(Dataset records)
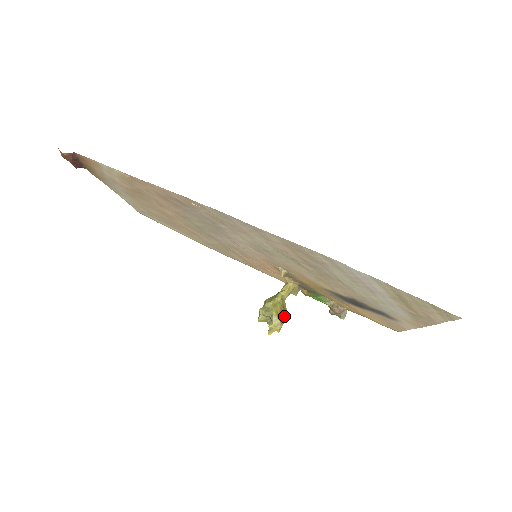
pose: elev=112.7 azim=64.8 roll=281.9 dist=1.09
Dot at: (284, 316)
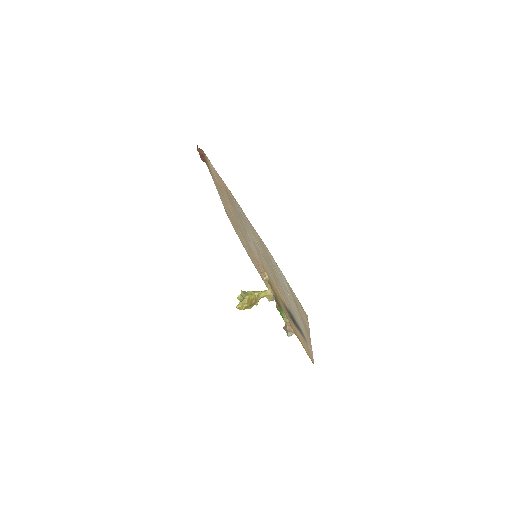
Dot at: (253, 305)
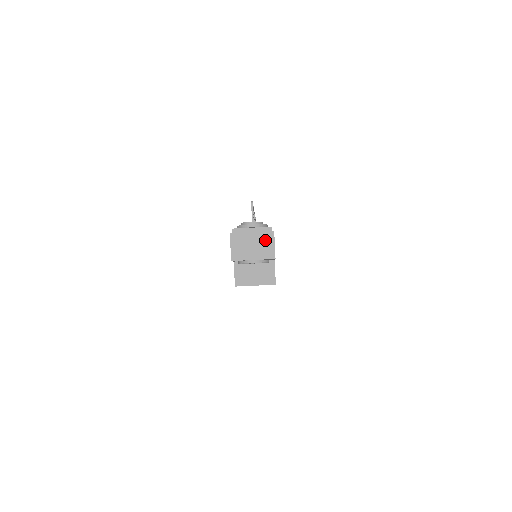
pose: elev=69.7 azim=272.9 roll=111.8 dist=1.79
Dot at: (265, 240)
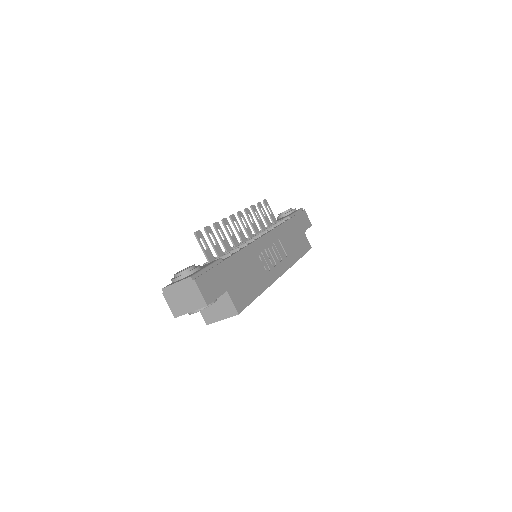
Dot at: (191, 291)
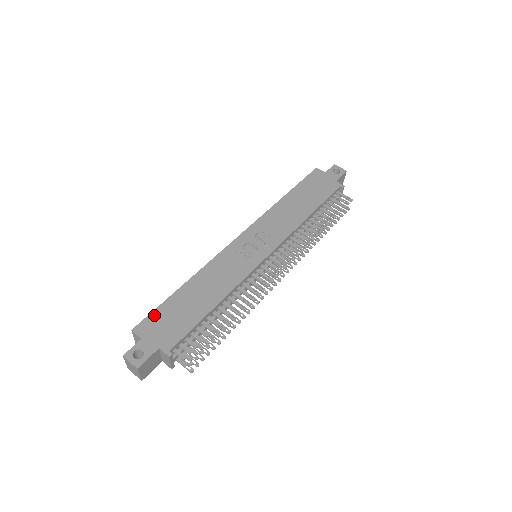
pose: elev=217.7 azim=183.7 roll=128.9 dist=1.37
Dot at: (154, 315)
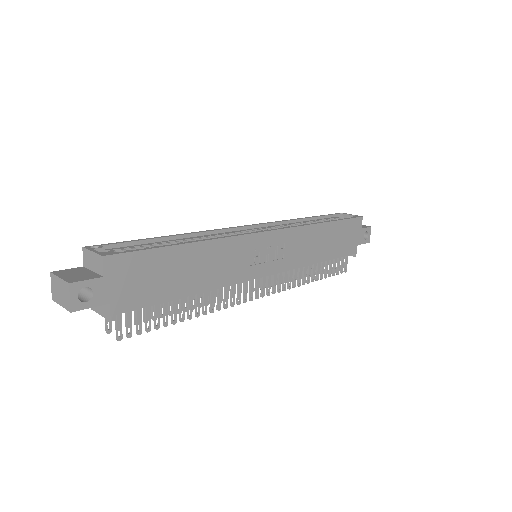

### To do
Update the records above by replacing "pose" with "view" wherever it occurs, and keep everything else the same. Omit the pictures from your answer.

### Solution for this exercise
view: elev=112.7 azim=64.8 roll=281.9 dist=1.09
Dot at: (284, 316)
Dot at: (253, 305)
view: elev=69.7 azim=272.9 roll=111.8 dist=1.79
Dot at: (265, 240)
Dot at: (191, 291)
view: elev=217.7 azim=183.7 roll=128.9 dist=1.37
Dot at: (154, 315)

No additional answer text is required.